§ **What to produce**
Run through the data and copy out every line that mentions the word "residues".

§ **Material for the task**
******

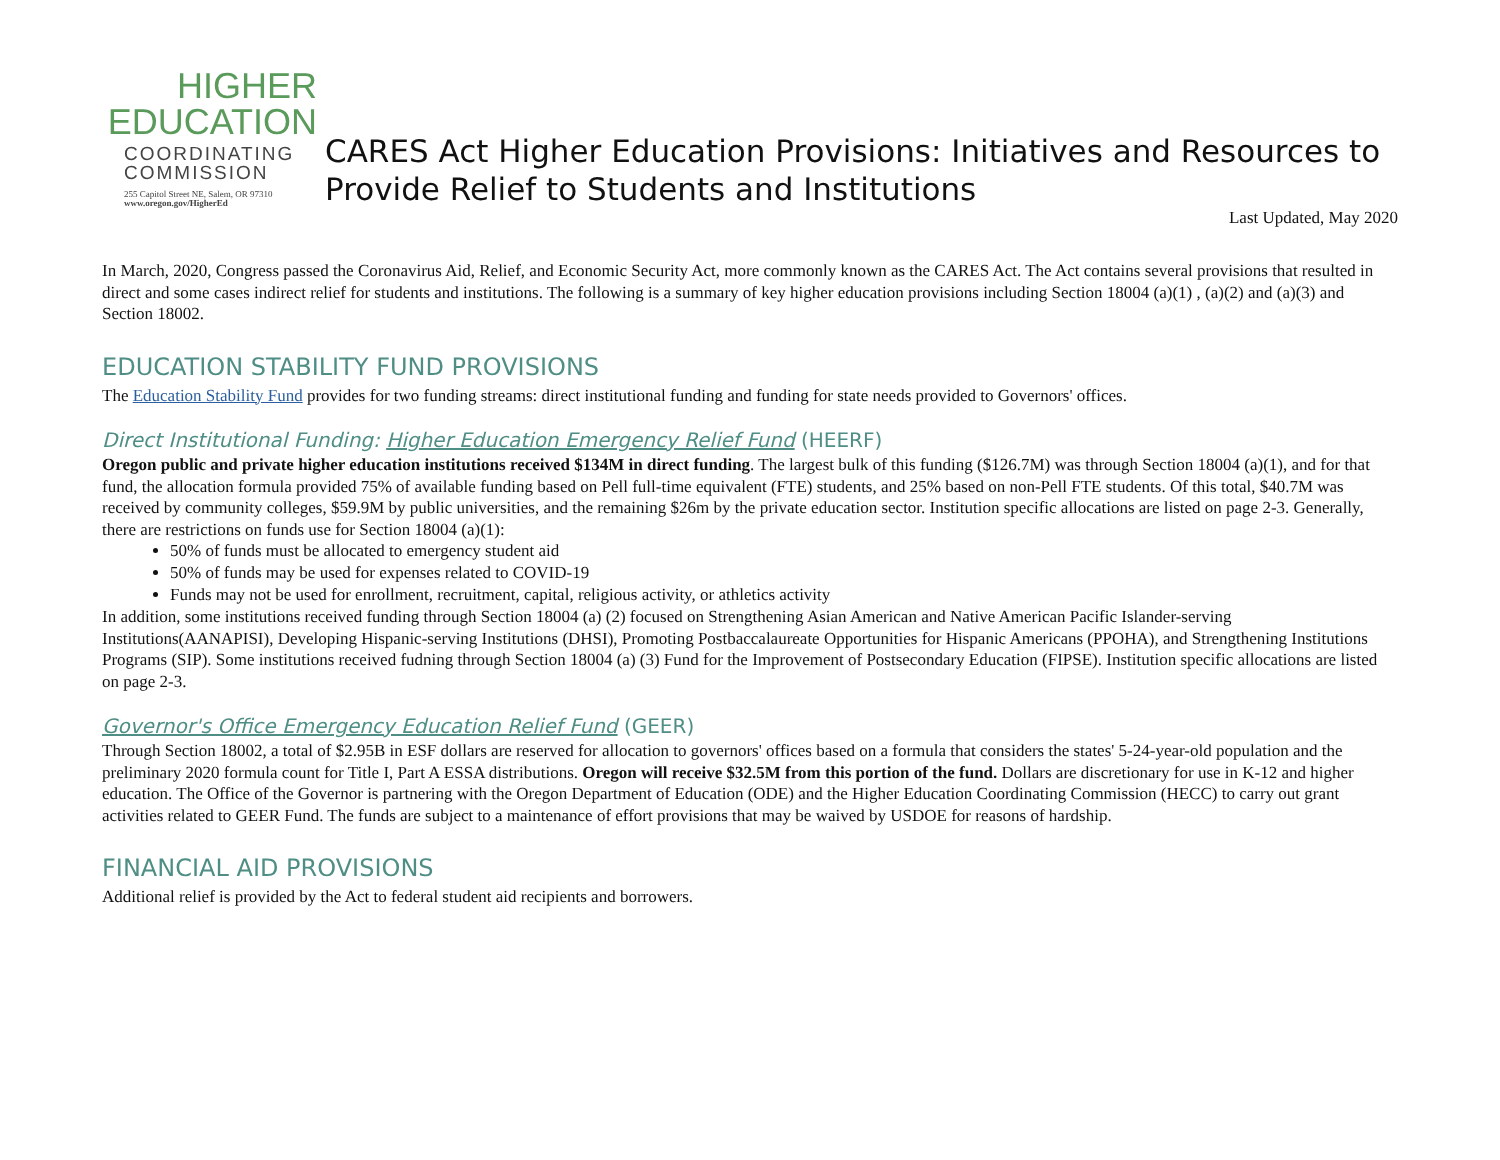HIGHER
EDUCATION
COORDINATING
COMMISSION
255 Capitol Street NE, Salem, OR 97310
www.oregon.gov/HigherEd
CARES Act Higher Education Provisions: Initiatives and Resources to Provide Relief to Students and Institutions
Last Updated, May 2020
In March, 2020, Congress passed the Coronavirus Aid, Relief, and Economic Security Act, more commonly known as the CARES Act. The Act contains several provisions that resulted in direct and some cases indirect relief for students and institutions. The following is a summary of key higher education provisions including Section 18004 (a)(1) , (a)(2) and (a)(3) and Section 18002.
EDUCATION STABILITY FUND PROVISIONS
The Education Stability Fund provides for two funding streams: direct institutional funding and funding for state needs provided to Governors' offices.
Direct Institutional Funding: Higher Education Emergency Relief Fund (HEERF)
Oregon public and private higher education institutions received $134M in direct funding. The largest bulk of this funding ($126.7M) was through Section 18004 (a)(1), and for that fund, the allocation formula provided 75% of available funding based on Pell full-time equivalent (FTE) students, and 25% based on non-Pell FTE students. Of this total, $40.7M was received by community colleges, $59.9M by public universities, and the remaining $26m by the private education sector. Institution specific allocations are listed on page 2-3. Generally, there are restrictions on funds use for Section 18004 (a)(1):
50% of funds must be allocated to emergency student aid
50% of funds may be used for expenses related to COVID-19
Funds may not be used for enrollment, recruitment, capital, religious activity, or athletics activity
In addition, some institutions received funding through Section 18004 (a) (2) focused on Strengthening Asian American and Native American Pacific Islander-serving Institutions(AANAPISI), Developing Hispanic-serving Institutions (DHSI), Promoting Postbaccalaureate Opportunities for Hispanic Americans (PPOHA), and Strengthening Institutions Programs (SIP). Some institutions received fudning through Section 18004 (a) (3) Fund for the Improvement of Postsecondary Education (FIPSE). Institution specific allocations are listed on page 2-3.
Governor's Office Emergency Education Relief Fund (GEER)
Through Section 18002, a total of $2.95B in ESF dollars are reserved for allocation to governors' offices based on a formula that considers the states' 5-24-year-old population and the preliminary 2020 formula count for Title I, Part A ESSA distributions. Oregon will receive $32.5M from this portion of the fund. Dollars are discretionary for use in K-12 and higher education. The Office of the Governor is partnering with the Oregon Department of Education (ODE) and the Higher Education Coordinating Commission (HECC) to carry out grant activities related to GEER Fund. The funds are subject to a maintenance of effort provisions that may be waived by USDOE for reasons of hardship.
FINANCIAL AID PROVISIONS
Additional relief is provided by the Act to federal student aid recipients and borrowers.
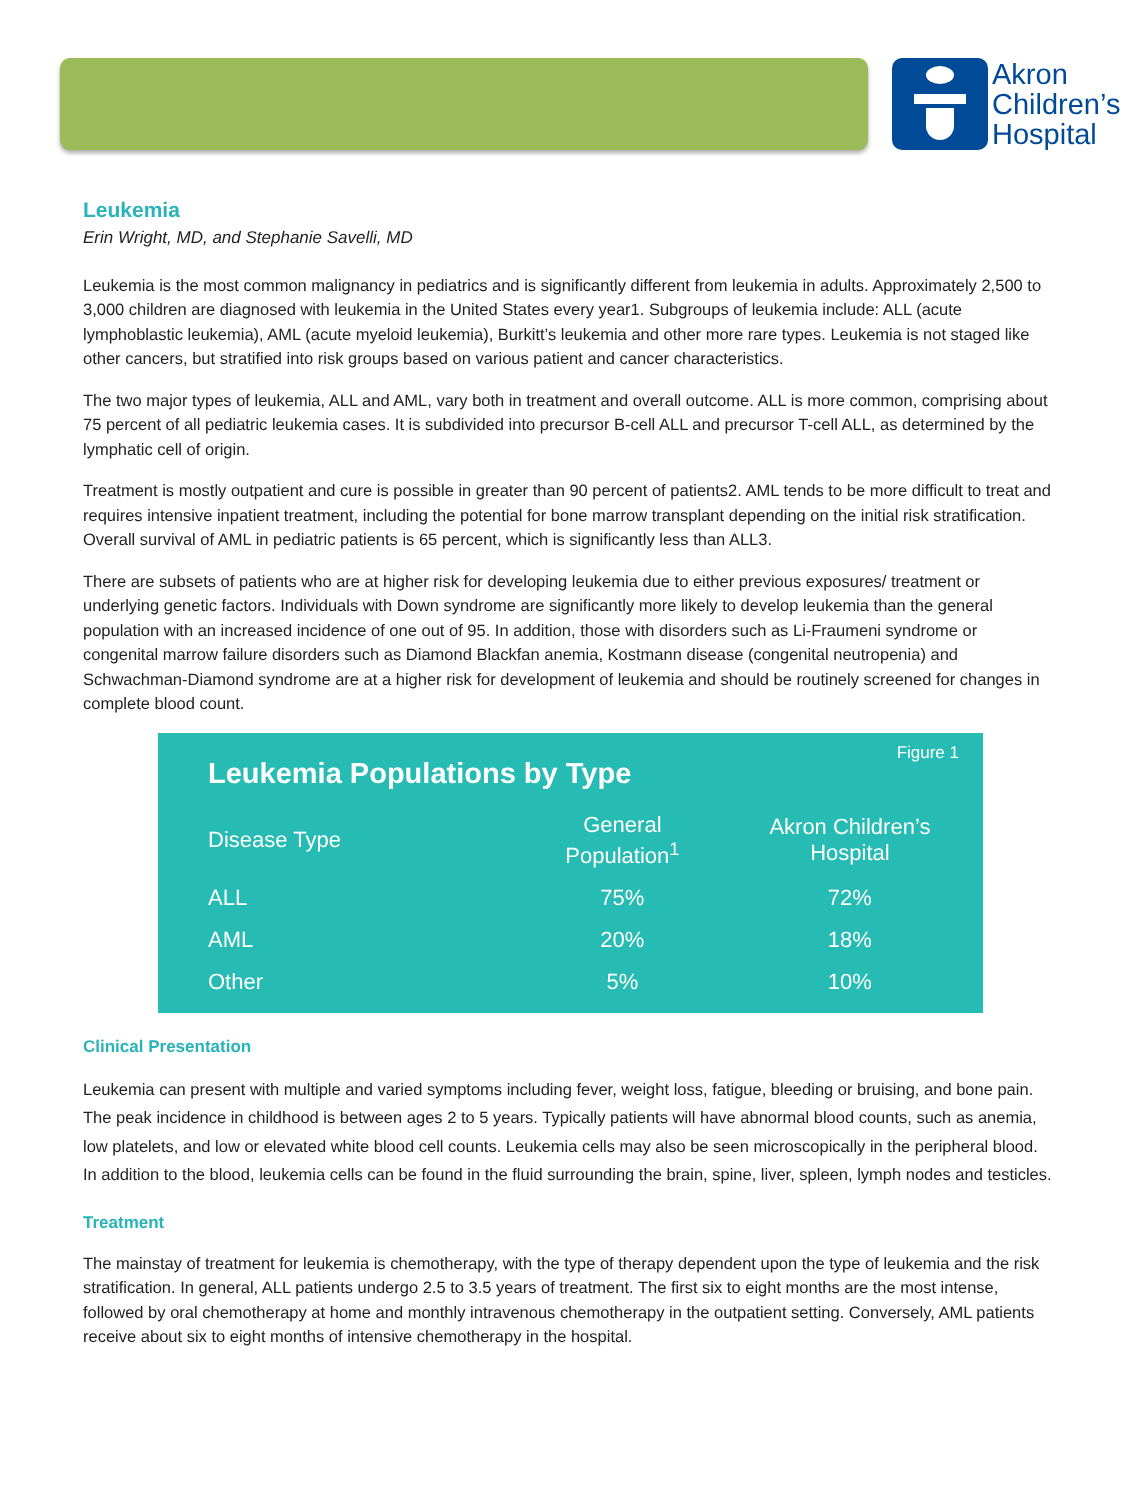Akron
Children’s
Hospital
Leukemia
Erin Wright, MD, and Stephanie Savelli, MD
Leukemia is the most common malignancy in pediatrics and is significantly different from leukemia in adults. Approximately 2,500 to 3,000 children are diagnosed with leukemia in the United States every year1. Subgroups of leukemia include: ALL (acute lymphoblastic leukemia), AML (acute myeloid leukemia), Burkitt’s leukemia and other more rare types. Leukemia is not staged like other cancers, but stratified into risk groups based on various patient and cancer characteristics.
The two major types of leukemia, ALL and AML, vary both in treatment and overall outcome. ALL is more common, comprising about 75 percent of all pediatric leukemia cases. It is subdivided into precursor B-cell ALL and precursor T-cell ALL, as determined by the lymphatic cell of origin.
Treatment is mostly outpatient and cure is possible in greater than 90 percent of patients2. AML tends to be more difficult to treat and requires intensive inpatient treatment, including the potential for bone marrow transplant depending on the initial risk stratification. Overall survival of AML in pediatric patients is 65 percent, which is significantly less than ALL3.
There are subsets of patients who are at higher risk for developing leukemia due to either previous exposures/ treatment or underlying genetic factors. Individuals with Down syndrome are significantly more likely to develop leukemia than the general population with an increased incidence of one out of 95. In addition, those with disorders such as Li-Fraumeni syndrome or congenital marrow failure disorders such as Diamond Blackfan anemia, Kostmann disease (congenital neutropenia) and Schwachman-Diamond syndrome are at a higher risk for development of leukemia and should be routinely screened for changes in complete blood count.
Figure 1
Leukemia Populations by Type
| Disease Type | General Population<sup>1</sup> | Akron Children’s Hospital |
| --- | --- | --- |
| ALL | 75% | 72% |
| AML | 20% | 18% |
| Other | 5% | 10% |
Clinical Presentation
Leukemia can present with multiple and varied symptoms including fever, weight loss, fatigue, bleeding or bruising, and bone pain. The peak incidence in childhood is between ages 2 to 5 years. Typically patients will have abnormal blood counts, such as anemia, low platelets, and low or elevated white blood cell counts. Leukemia cells may also be seen microscopically in the peripheral blood. In addition to the blood, leukemia cells can be found in the fluid surrounding the brain, spine, liver, spleen, lymph nodes and testicles.
Treatment
The mainstay of treatment for leukemia is chemotherapy, with the type of therapy dependent upon the type of leukemia and the risk stratification. In general, ALL patients undergo 2.5 to 3.5 years of treatment. The first six to eight months are the most intense, followed by oral chemotherapy at home and monthly intravenous chemotherapy in the outpatient setting. Conversely, AML patients receive about six to eight months of intensive chemotherapy in the hospital.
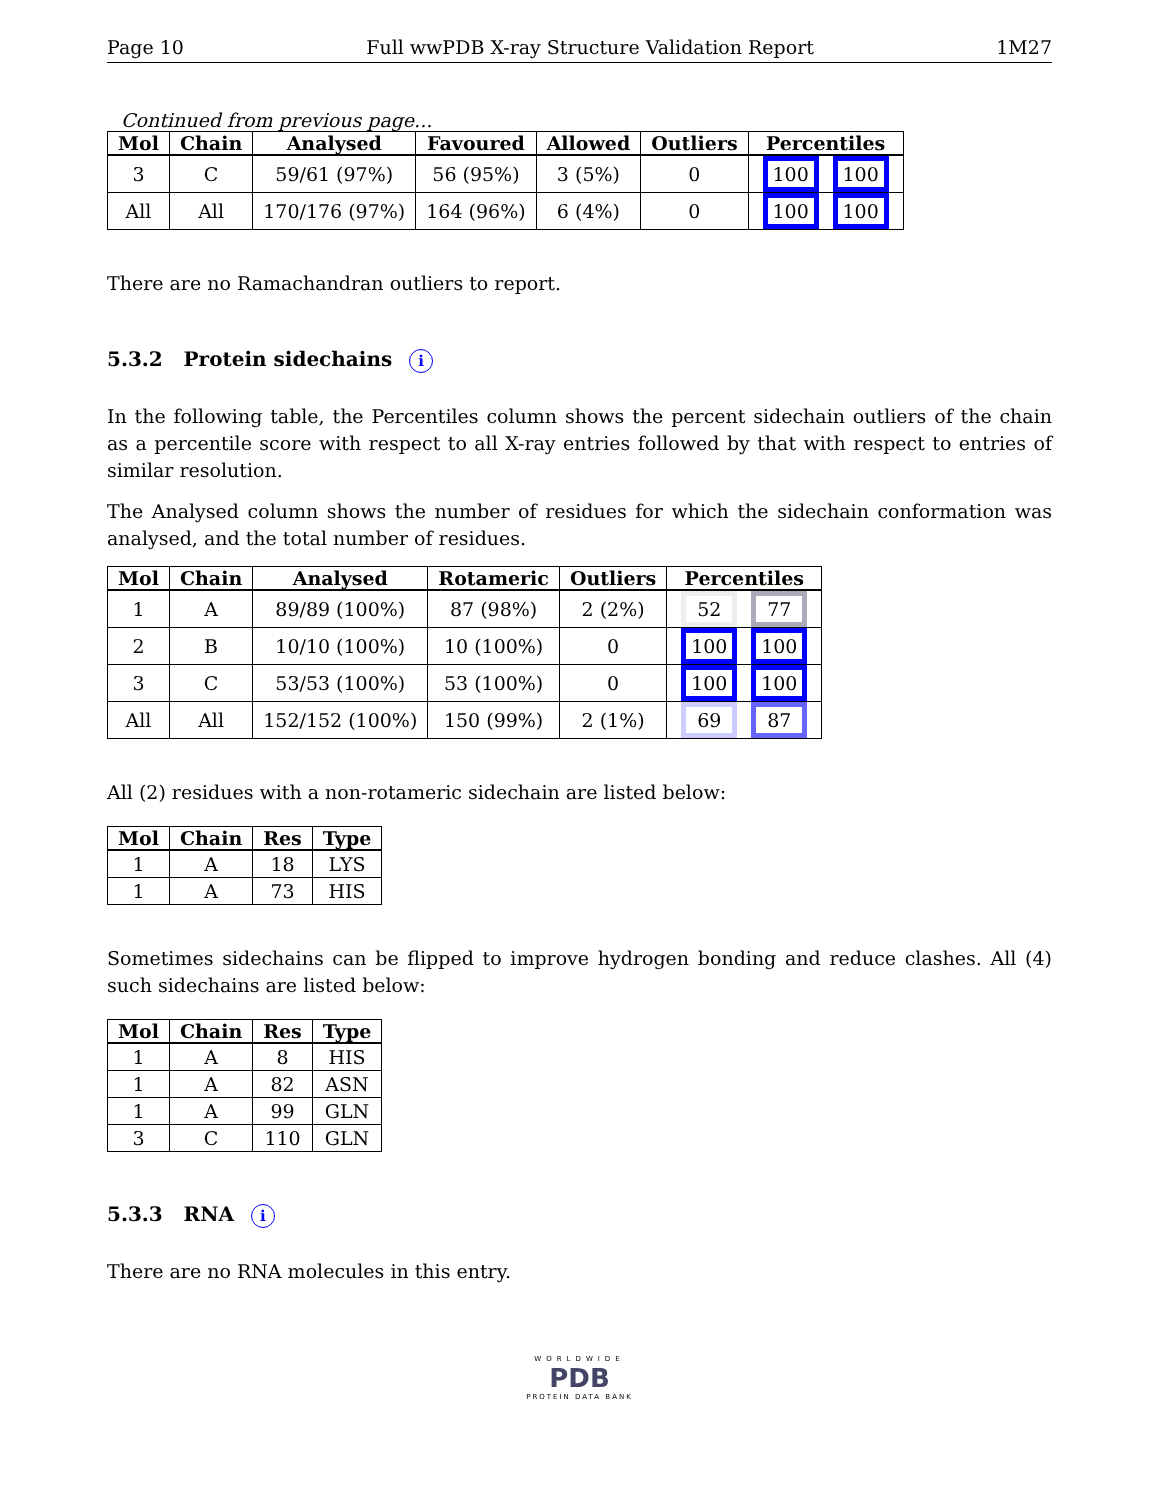Page 10 Full wwPDB X-ray Structure Validation Report 1M27
Continued from previous page...
| Mol | Chain | Analysed | Favoured | Allowed | Outliers | Percentiles |
| --- | --- | --- | --- | --- | --- | --- |
| 3 | C | 59/61 (97%) | 56 (95%) | 3 (5%) | 0 | 100 100 |
| All | All | 170/176 (97%) | 164 (96%) | 6 (4%) | 0 | 100 100 |
There are no Ramachandran outliers to report.
5.3.2 Protein sidechains i
In the following table, the Percentiles column shows the percent sidechain outliers of the chain as a percentile score with respect to all X-ray entries followed by that with respect to entries of similar resolution.
The Analysed column shows the number of residues for which the sidechain conformation was analysed, and the total number of residues.
| Mol | Chain | Analysed | Rotameric | Outliers | Percentiles |
| --- | --- | --- | --- | --- | --- |
| 1 | A | 89/89 (100%) | 87 (98%) | 2 (2%) | 52 77 |
| 2 | B | 10/10 (100%) | 10 (100%) | 0 | 100 100 |
| 3 | C | 53/53 (100%) | 53 (100%) | 0 | 100 100 |
| All | All | 152/152 (100%) | 150 (99%) | 2 (1%) | 69 87 |
All (2) residues with a non-rotameric sidechain are listed below:
| Mol | Chain | Res | Type |
| --- | --- | --- | --- |
| 1 | A | 18 | LYS |
| 1 | A | 73 | HIS |
Sometimes sidechains can be flipped to improve hydrogen bonding and reduce clashes. All (4) such sidechains are listed below:
| Mol | Chain | Res | Type |
| --- | --- | --- | --- |
| 1 | A | 8 | HIS |
| 1 | A | 82 | ASN |
| 1 | A | 99 | GLN |
| 3 | C | 110 | GLN |
5.3.3 RNA i
There are no RNA molecules in this entry.
WORLDWIDE
PDB
PROTEIN DATA BANK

******

§ **Written response**
The Analysed column shows the number of residues for which the sidechain conformation was analysed, and the total number of residues.
All (2) residues with a non-rotameric sidechain are listed below:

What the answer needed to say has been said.